■ **Plain-text document sources**:
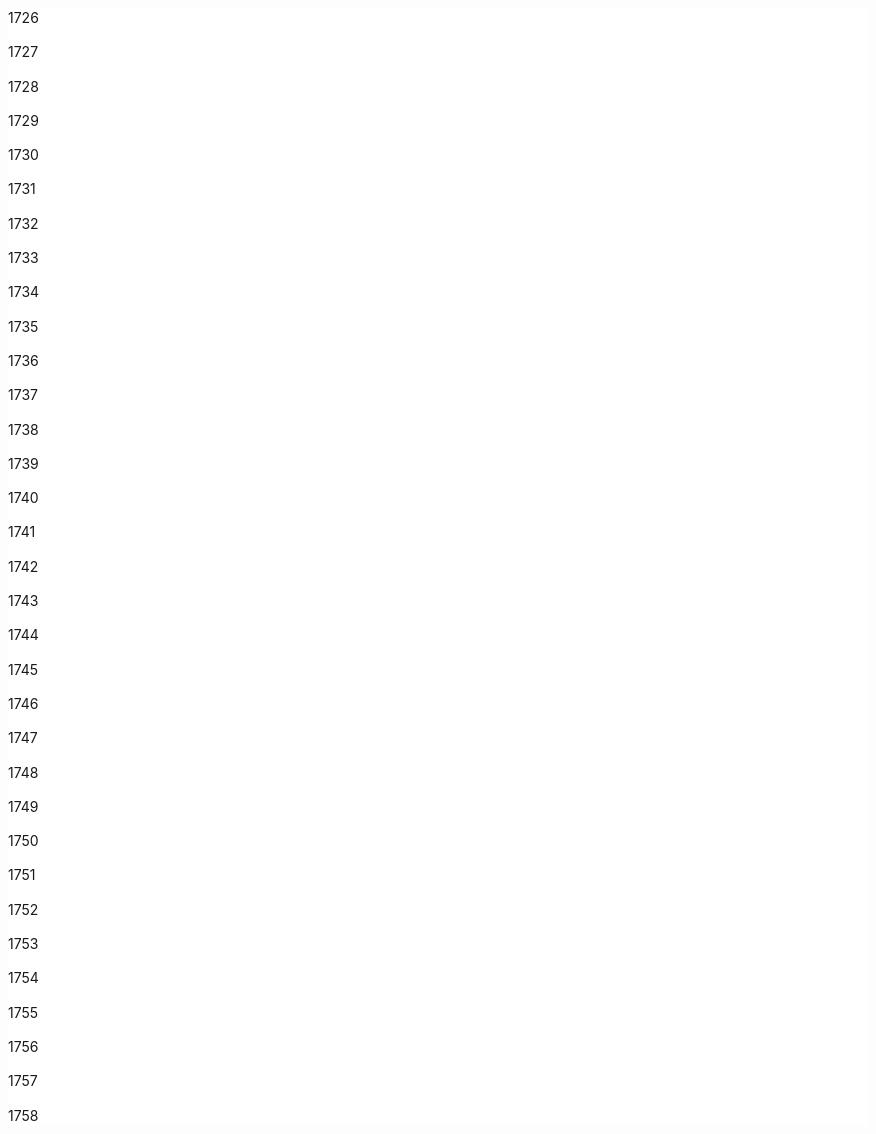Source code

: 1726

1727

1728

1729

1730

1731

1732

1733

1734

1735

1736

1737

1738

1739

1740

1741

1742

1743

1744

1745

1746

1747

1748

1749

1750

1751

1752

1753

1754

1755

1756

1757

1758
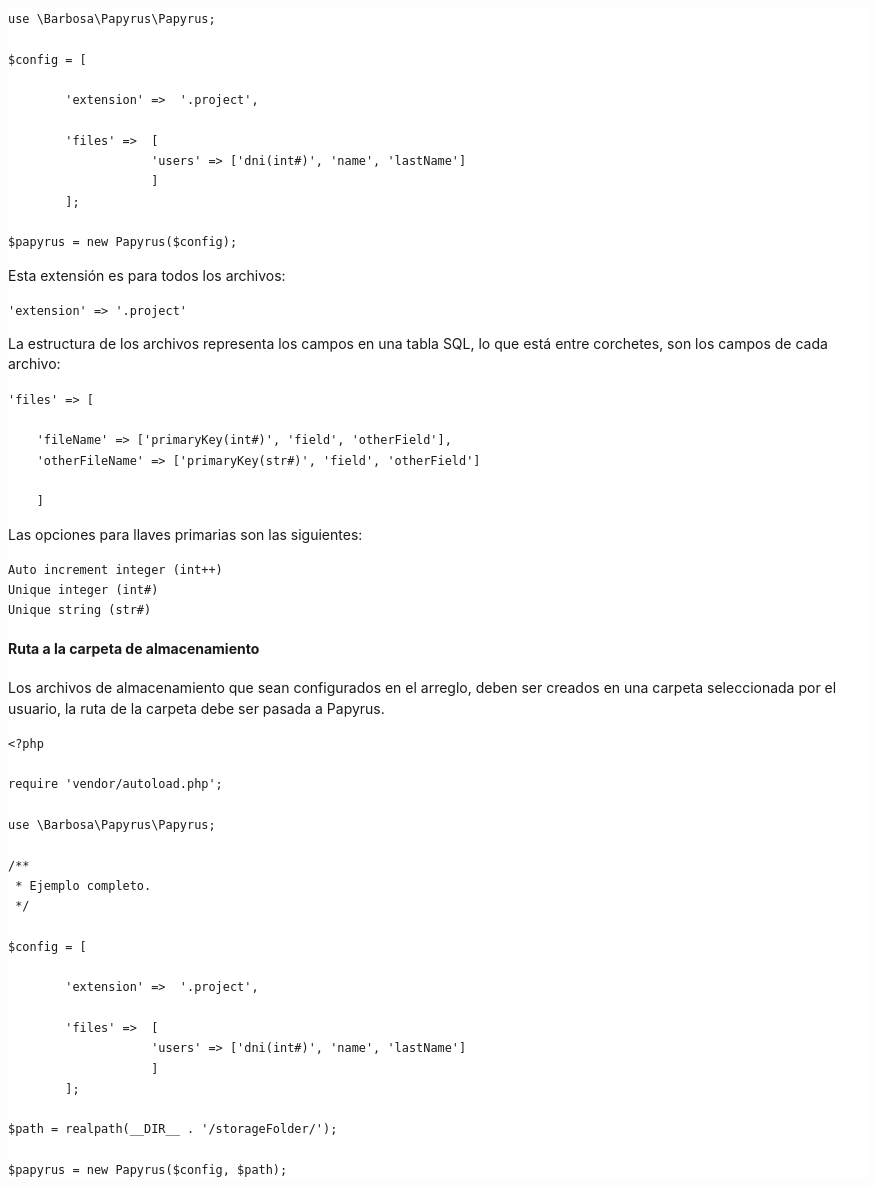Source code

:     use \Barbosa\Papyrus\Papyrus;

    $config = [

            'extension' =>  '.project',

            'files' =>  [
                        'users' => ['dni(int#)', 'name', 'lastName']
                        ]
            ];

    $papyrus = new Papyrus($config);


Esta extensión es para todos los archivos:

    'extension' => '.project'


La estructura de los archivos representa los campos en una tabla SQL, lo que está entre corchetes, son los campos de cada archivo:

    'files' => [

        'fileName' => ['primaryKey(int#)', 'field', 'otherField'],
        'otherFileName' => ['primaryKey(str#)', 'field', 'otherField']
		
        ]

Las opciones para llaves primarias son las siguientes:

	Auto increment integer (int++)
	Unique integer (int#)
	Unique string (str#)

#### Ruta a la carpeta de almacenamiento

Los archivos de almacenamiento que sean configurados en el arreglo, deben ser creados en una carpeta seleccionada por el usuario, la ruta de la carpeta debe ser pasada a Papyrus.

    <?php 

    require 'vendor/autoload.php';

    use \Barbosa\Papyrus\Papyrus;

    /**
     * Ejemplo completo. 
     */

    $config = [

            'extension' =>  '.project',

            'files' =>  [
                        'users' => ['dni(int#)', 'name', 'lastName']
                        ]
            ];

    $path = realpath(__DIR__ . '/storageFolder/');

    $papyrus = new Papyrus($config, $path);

■ **Exercise aim**: Show every line from the rows above that contains the word "para", treating uppercase and lowercase as different.

■ **Completed task**:
Esta extensión es para todos los archivos:
Las opciones para llaves primarias son las siguientes:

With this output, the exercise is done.